**EXPLORE THE MATERIAL:**
1. Please translate this sentence from the toilet-plunging thread into Spanish: "Also, visually inspect the rubber and look for any tears or cracks that could be letting water out and breaking the seal."
2. Carry the toilet-plunging thread forward from its final line.
[[ PROVIDED PASSAGE, beginning ]]
So with your update, it sounds like you got a bad plunger. Where did you go to buy it? The grocery store doesn't have the really good ones. I had to get mine from Bed Bath and Beyond (assuming one such is near you).
posted by ethidda at 4:33 PM on October 31, 2016 [1 favorite]


AFABulous: "5. pulling upward just pulls it out
6. I un-invert the plunger by tapping it against the rim of toilet
"

Man, this kinda sounds like a rum plunger.
posted by boo_radley at 4:34 PM on October 31, 2016 [2 favorites]


Sounds like a closet snake (aka "toilet auger") might be a better tool for this situation? I don't know if you can get your hands on one of those easily.
posted by rmd1023 at 4:34 PM on October 31, 2016


Try manually draining some of the water from the toilet bowl (I know it's gross) until it's halfway full or so. If the toilet is full to the rim, I suspect when you are plunging down the water above the cup is breaking the seal.

Also, visually inspect the rubber and look for any tears or cracks that could be letting water out and breaking the seal.
posted by muddgirl at 4:37 PM on October 31, 2016


I would return plunger and get the old cheap kind. Then I woul drain some of icky water, add vinegar, baking sofa, and dish soap- however not too much..because the BS and vinegar are going to rumble, then add boiling water, and finally plunge again.

This is my routine for bad clogs. It works or it doesn't , if something besides paper and poop are causing a problem. Good luck.
posted by cairnoflore at 4:49 PM on October 31, 2016


Don't push it in until it pops! Push it *shallowly*, repeatedly, quickly. Good luck!
posted by Specklet at 5:00 PM on October 31, 2016 [1 favorite]


Don't pour really hot water down it, you'll melt the wax sealer ring!
posted by mareli at 5:03 PM on October 31, 2016 [1 favorite]


I suggest getting a Korky Beehive plunger, sold at The Home Depot. It fits standard and newer keyhole toilets. It is forms a very tight seal regardless of hole shape and creates a lot of pressure.... I speak from experience.
[[ PROVIDED PASSAGE, end ]]
[[ SOURCE INFORMATION, beginning ]]
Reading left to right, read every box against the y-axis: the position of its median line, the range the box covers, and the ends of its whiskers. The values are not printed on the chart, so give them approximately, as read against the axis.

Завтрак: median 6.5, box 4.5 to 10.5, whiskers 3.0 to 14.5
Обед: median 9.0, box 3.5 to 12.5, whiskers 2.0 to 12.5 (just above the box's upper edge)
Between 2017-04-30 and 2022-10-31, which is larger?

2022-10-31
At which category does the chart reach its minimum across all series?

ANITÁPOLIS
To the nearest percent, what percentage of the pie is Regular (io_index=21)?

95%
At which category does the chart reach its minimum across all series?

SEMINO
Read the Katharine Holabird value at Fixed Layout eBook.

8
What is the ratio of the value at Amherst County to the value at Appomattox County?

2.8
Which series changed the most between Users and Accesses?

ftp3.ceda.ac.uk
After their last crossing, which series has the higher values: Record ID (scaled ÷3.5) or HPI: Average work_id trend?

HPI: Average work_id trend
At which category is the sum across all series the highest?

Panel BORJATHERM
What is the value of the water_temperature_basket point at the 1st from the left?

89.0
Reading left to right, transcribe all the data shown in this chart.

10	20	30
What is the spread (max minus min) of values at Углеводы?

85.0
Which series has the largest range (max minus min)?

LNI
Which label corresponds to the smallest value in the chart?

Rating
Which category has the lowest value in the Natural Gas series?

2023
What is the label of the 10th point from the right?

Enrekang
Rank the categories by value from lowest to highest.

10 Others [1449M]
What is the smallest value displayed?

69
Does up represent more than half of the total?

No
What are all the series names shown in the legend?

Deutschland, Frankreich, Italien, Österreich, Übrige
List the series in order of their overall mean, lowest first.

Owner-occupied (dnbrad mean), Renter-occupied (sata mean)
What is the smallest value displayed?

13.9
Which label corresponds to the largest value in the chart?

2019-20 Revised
[[ SOURCE INFORMATION, end ]]
**ANSWERS TO THE TASKS:**
1. Además, inspecciona visualmente la goma y busca cualquier rotura o grieta que pueda estar dejando salir el agua y rompiendo el sello.

2.
posted by walkinginsunshine at 5:40 PM on October 31, 2016


mareli, I used just tap water hot in my method. The detergent lubricates the clog; the hot water helps to deliver the detergent, push it down. It may not work in this case but since I learned it I've passed trick on to 5 or 6 others it has worked for. I fail at plunging.
posted by madamjujujive at 5:41 PM on October 31, 2016 [1 favorite]


I vote for defective plunger. If you want to increase the effectiveness of the seal, take some detergent and run it along the edge of the plunger (where it touches the bowl) and see if that helps...
posted by NoDef at 5:46 PM on October 31, 2016


yeah, you're not trying to suck anything UP from the toilet-- you're trying to push it PAST the U-bend with quick gurgling thrusts of water. The whole cartoon-image of a toilet plunger being like a suction cup is kinda erroneous.
posted by The otter lady at 6:00 PM on October 31, 2016


Response by poster: okay I have used 3 plungers - bellows, beehive, plunge it. I hav tried baking soda and vinegar and boiling water. I have tried a zip it. it is just toilet paper ffs. now what. plumber? random handy person from craigslist? will they come over at 8:30 pm?
posted by AFABulous at 6:20 PM on October 31, 2016


I know this won't help renters very much, but just a note to say that after about 8 years of living with toilets often in need of plunging, we replaced all three of them early this year with new Gerbers and have not had to plunge since then. Basically, in the 90s toilet manufacturers put out a lot of crappy models that were low-flow in terms of saving water, but poor flush in terms of engineering the outflow. They have that puppy tamed now. Your investment of a couple C-notes into a new toilet means you may never plunge again.
posted by beagle at 6:24 PM on October 31, 2016 [1 favorite]


Response by poster: Crisis over. Lots and lots and lots of vigorous plunging with the bellows plunger did it. Like LOTS. VIGOROUS. LOTS.

Thanks everyone, sorry I was cranky, got some unrelated bad news.
posted by AFABulous at 6:49 PM on October 31, 2016 [13 favorites]


Plumbing always makes for cranky. Glad you resolved it.